After a few months of his treatment in Russia, he and his family relocated to Belgrade, Serbia, for further diagnosis. Jordan made his first public appearance in June 2020 in more than a year, when he showed up on his daughter’s podcast, taped in Belgrade.

Jordan stated that he was “back to my regular self”, except for feeling fatigued, and was positive regarding his potential. Further, he said that he sought to inform people regarding the risk of prolonged utilization of benzodiazepine.

His daughter revealed in August 2020 that her father had caught COVID-19 while he was in hospital in Serbia. After two months, Jordan published a YouTube video to reveal to viewers that he had come back home and planned to commence work in the upcoming future.


Jordan stayed in Arlington, Massachusetts from July 1993 to June 1998 while teaching and performing research at Harvard University, where he was recruited as an assistant professor in the psychology department, and later, he became an associate professor.
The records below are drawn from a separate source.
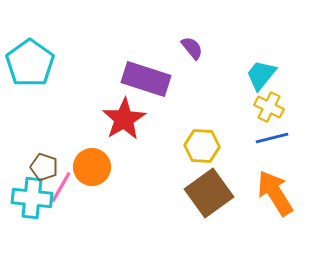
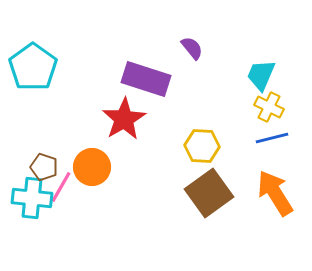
cyan pentagon: moved 3 px right, 4 px down
cyan trapezoid: rotated 16 degrees counterclockwise
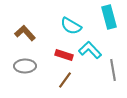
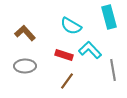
brown line: moved 2 px right, 1 px down
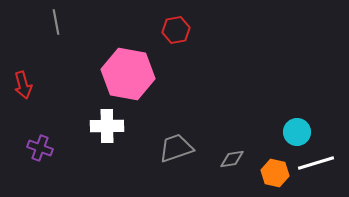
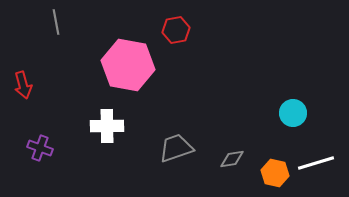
pink hexagon: moved 9 px up
cyan circle: moved 4 px left, 19 px up
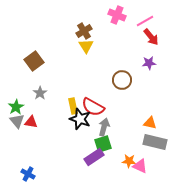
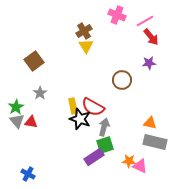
green square: moved 2 px right, 1 px down
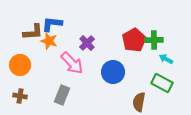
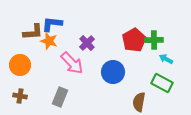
gray rectangle: moved 2 px left, 2 px down
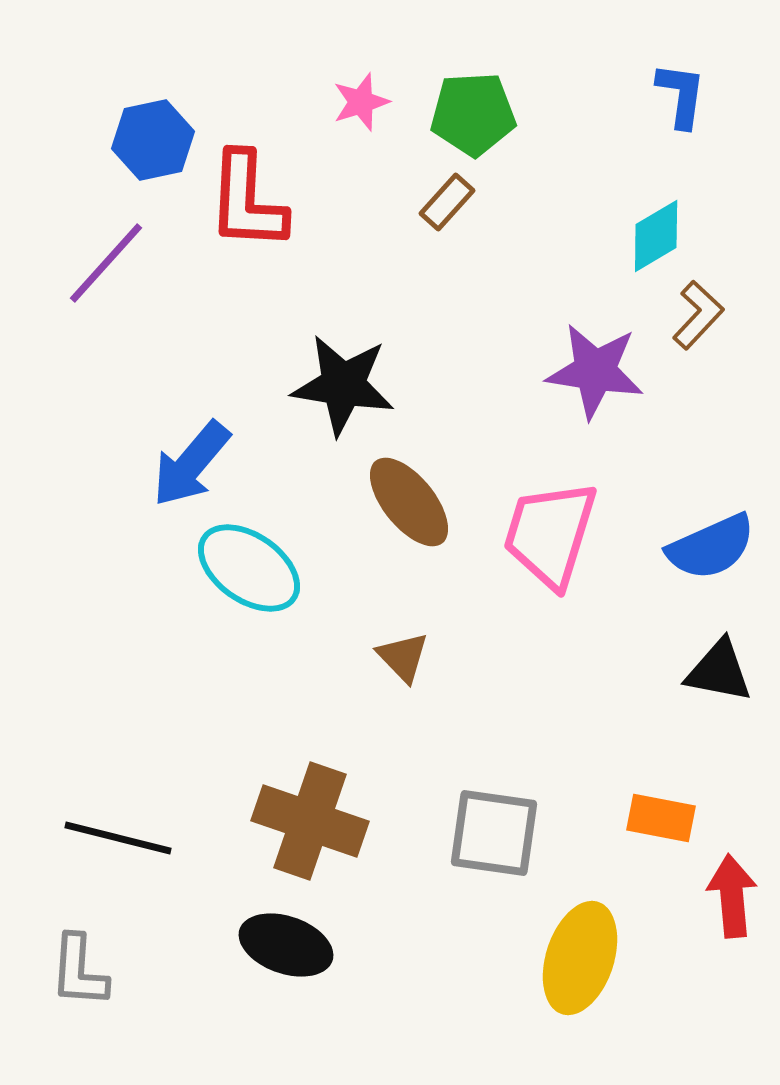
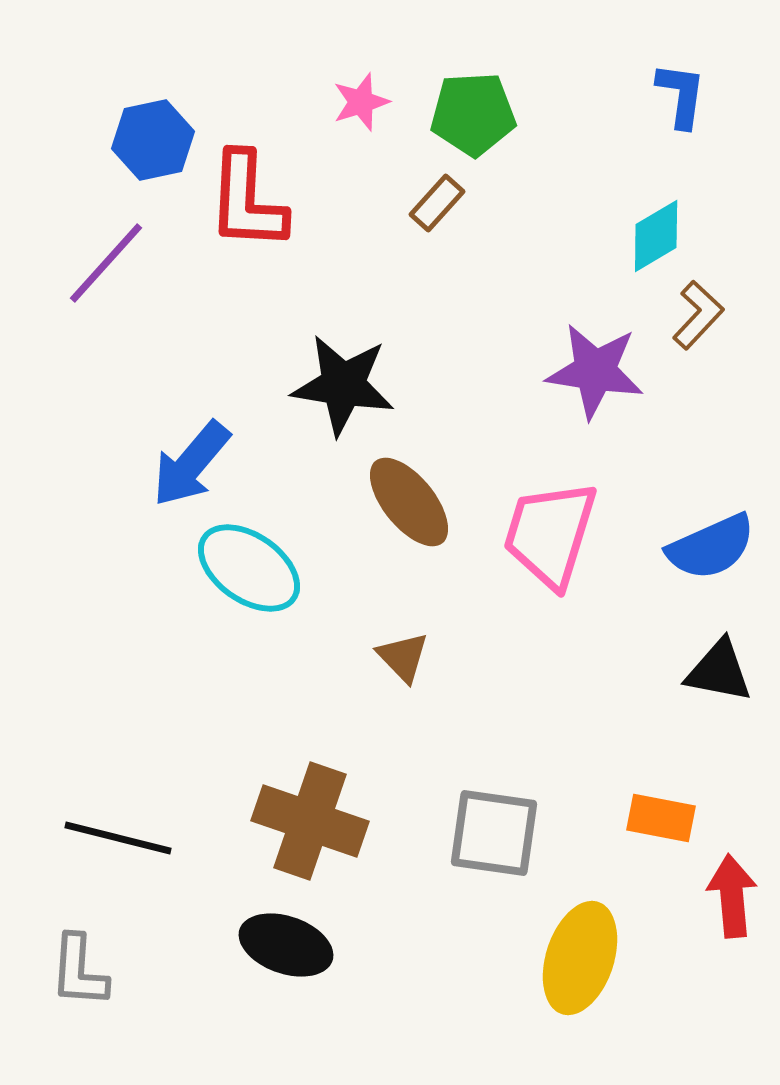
brown rectangle: moved 10 px left, 1 px down
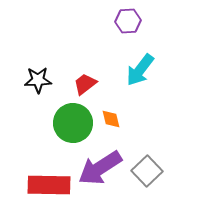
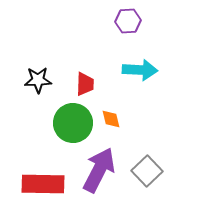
cyan arrow: rotated 124 degrees counterclockwise
red trapezoid: rotated 130 degrees clockwise
purple arrow: moved 1 px left, 2 px down; rotated 150 degrees clockwise
red rectangle: moved 6 px left, 1 px up
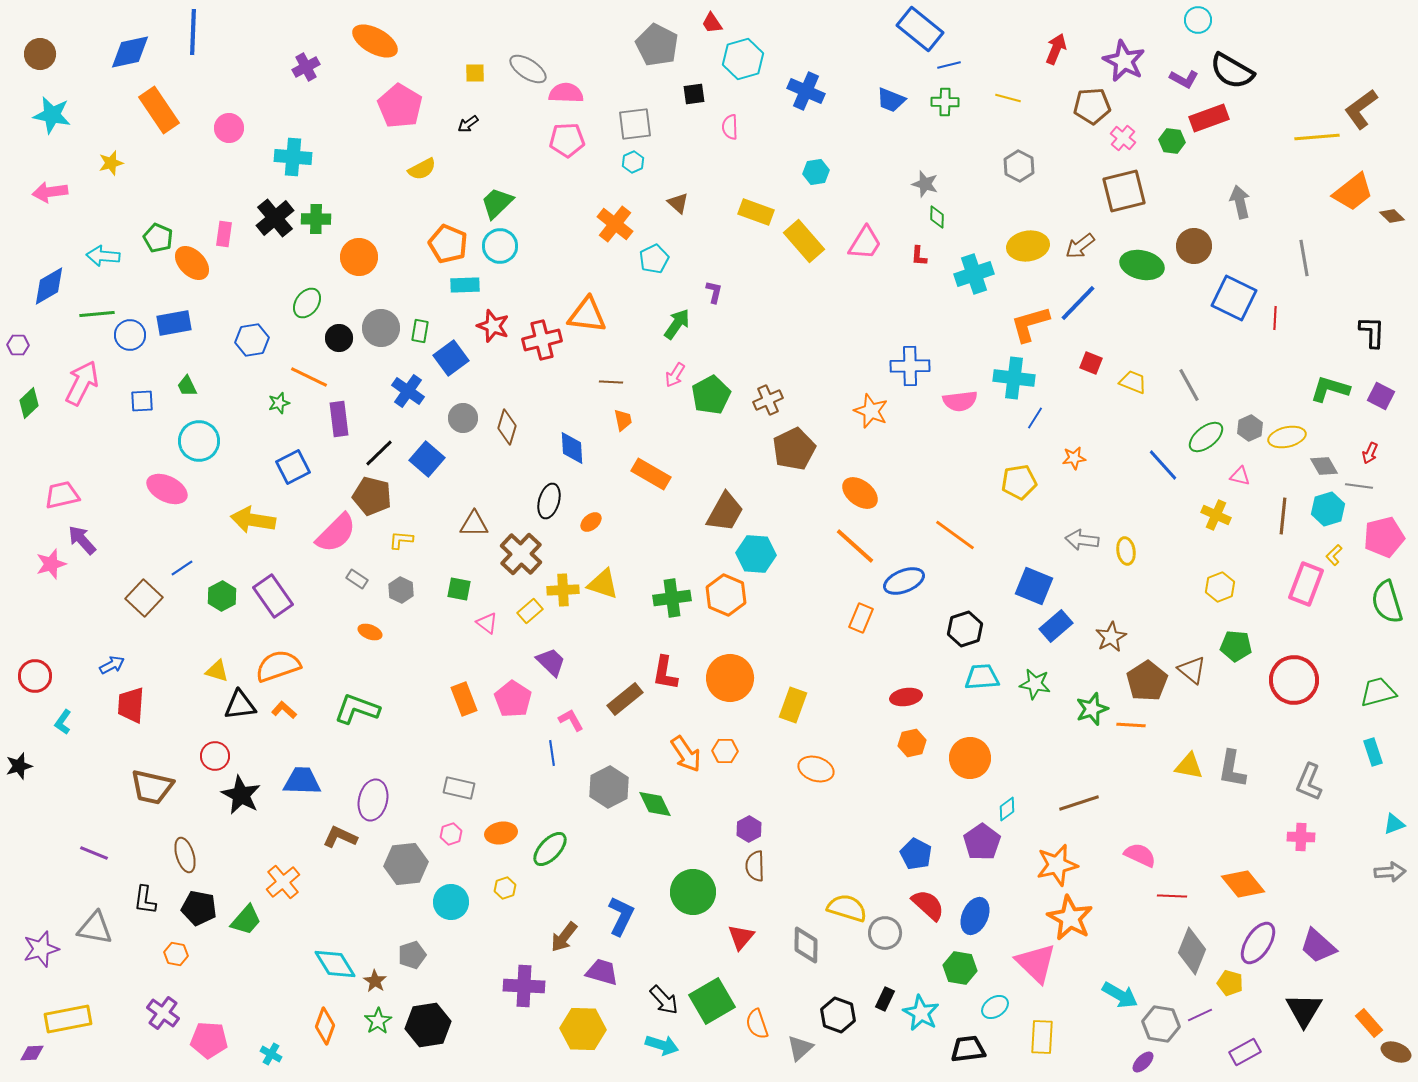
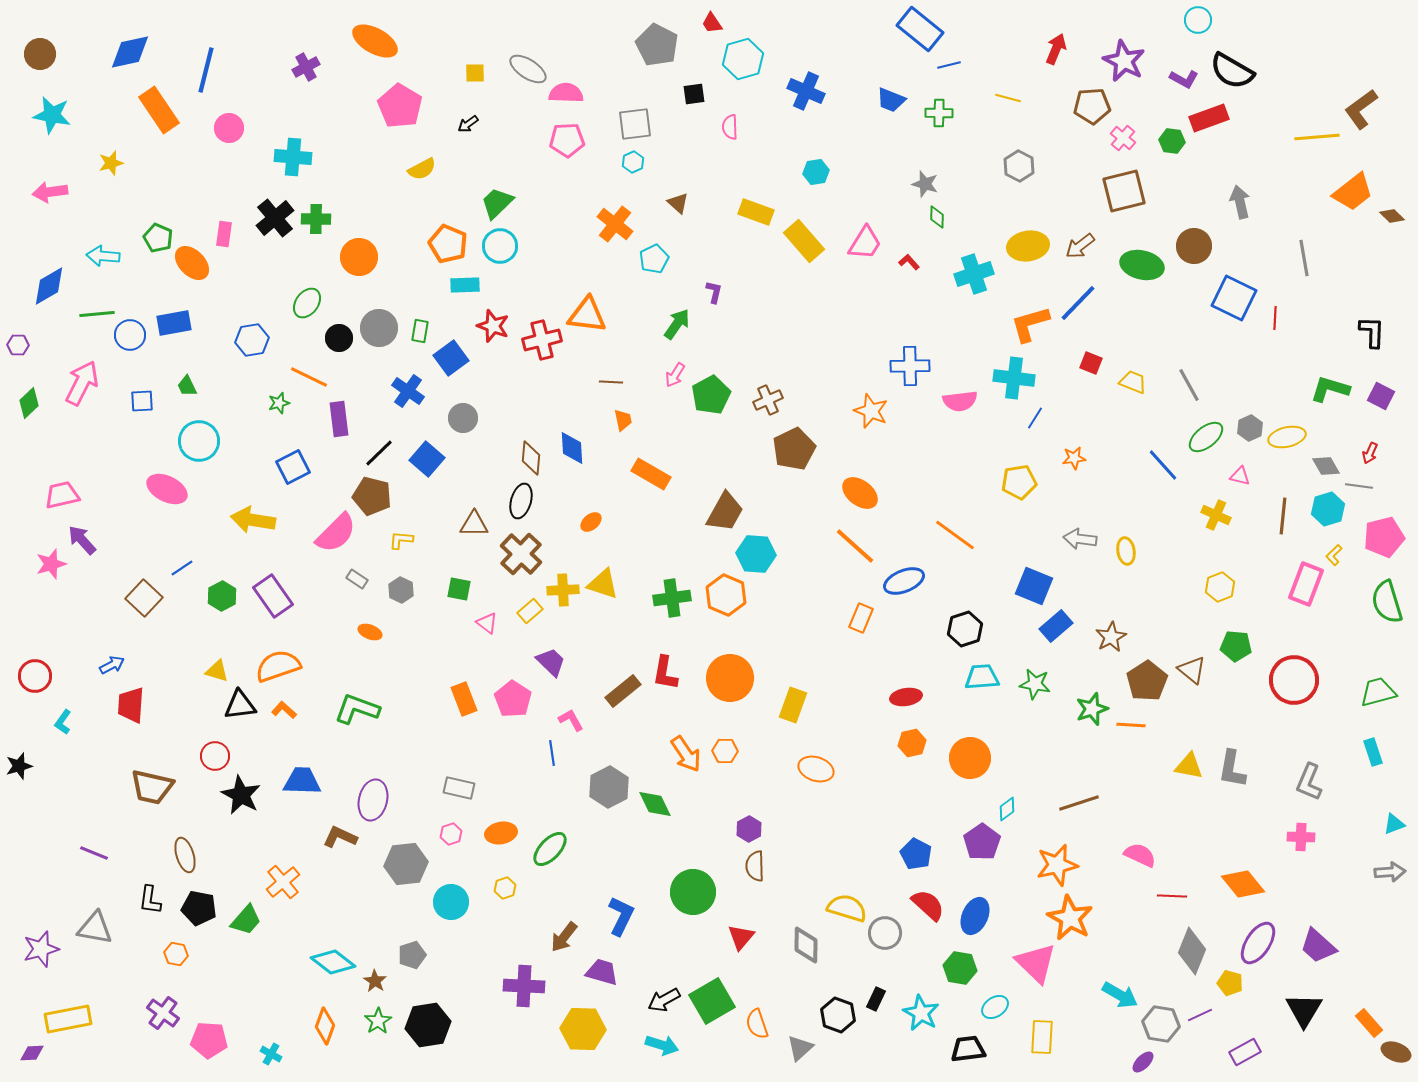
blue line at (193, 32): moved 13 px right, 38 px down; rotated 12 degrees clockwise
green cross at (945, 102): moved 6 px left, 11 px down
red L-shape at (919, 256): moved 10 px left, 6 px down; rotated 135 degrees clockwise
gray circle at (381, 328): moved 2 px left
brown diamond at (507, 427): moved 24 px right, 31 px down; rotated 12 degrees counterclockwise
gray diamond at (1324, 466): moved 2 px right
black ellipse at (549, 501): moved 28 px left
gray arrow at (1082, 540): moved 2 px left, 1 px up
brown rectangle at (625, 699): moved 2 px left, 8 px up
black L-shape at (145, 900): moved 5 px right
cyan diamond at (335, 964): moved 2 px left, 2 px up; rotated 21 degrees counterclockwise
black rectangle at (885, 999): moved 9 px left
black arrow at (664, 1000): rotated 104 degrees clockwise
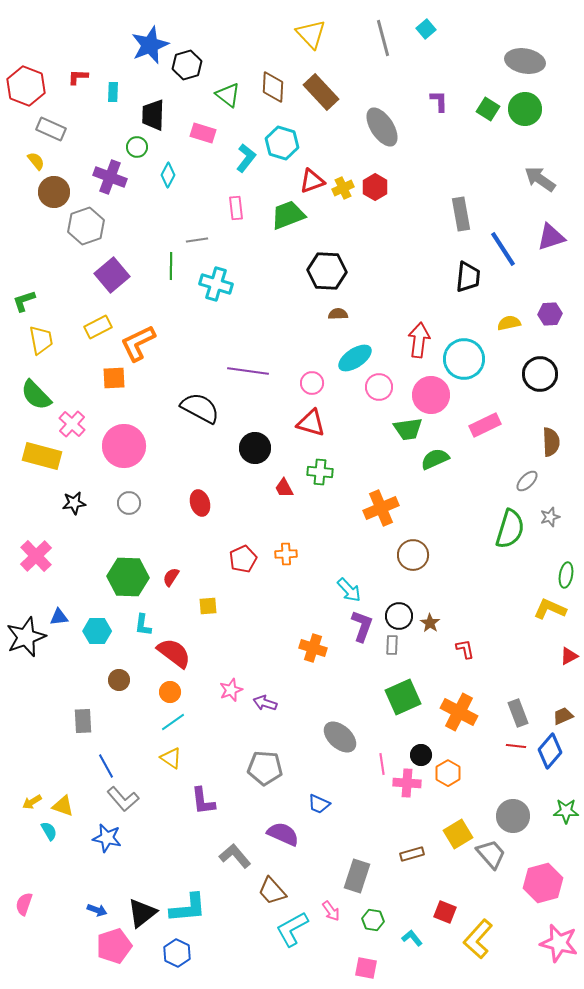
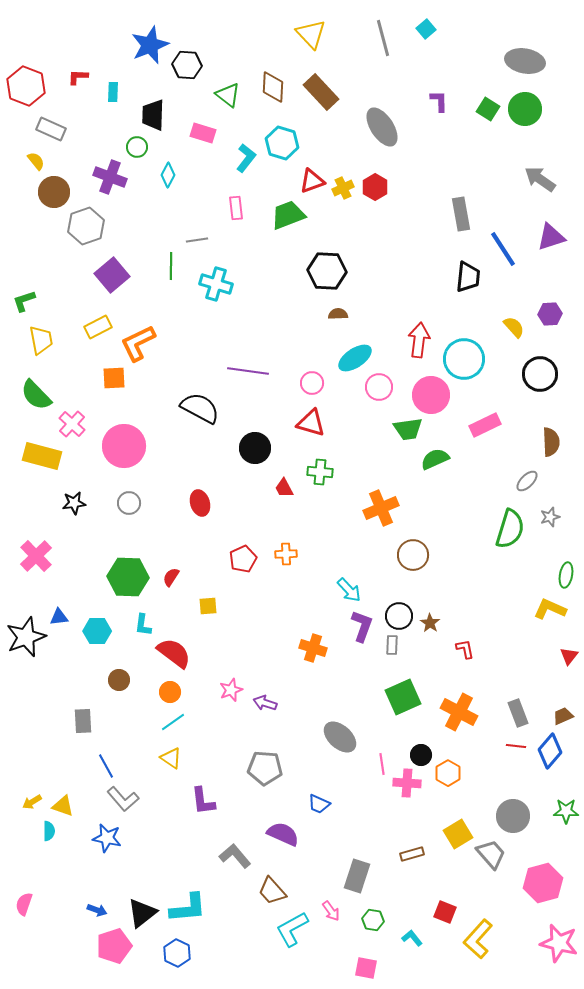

His areas of study and research within the fields of psychology are psychopharmacology, neuro, abnormal, clinical, social, personality, industrial and organizational, ideological, religious, political, and creativity. He wrote or co-wrote over 100 academic papers and was cited nearly 8,000 times as of mid-2017; about 15,000 times by the end of 2020.

Starting in 2003, he was featured on television, talking about a matter from a psychological viewpoint. He then featured on Big Ideas in 2003 and 2006, and also in a 13-part lecture series adapted from Maps of Meaning, which premiered in 2004.

In 2017, Jordan commented on the link between pianist Nick van Bloss’ Tourette syndrome treatment and his musical talent in a BBC Horizon documentary titled Mad but Glad. Jordan then appeared on TVOntario’s The Agenda as an essayist and panelist on psychologically relevant cultural problems.

Jordan resigned from their employment at the University of Toronto in the fall of 2021 becoming professor emeritus.

Apart from that, Peterson has written two books, “Maps of Meaning: The Architecture of Belief” (1999) and “12 Rules for Life: An Antidote to Chaos in 2018” (2018). He has also conducted his own podcast named The Jordan B. Peterson Podcast. He formed the Self Authoring Suite which is a writing therapy program.

In 2016, Peterson gained attention because of an array of YouTube videos where he slammed political correctness and also the Canadian government’s Bill C-16 which had gender identity as “compelled speech” which makes it compulsory to refer to someone utilizing definite language.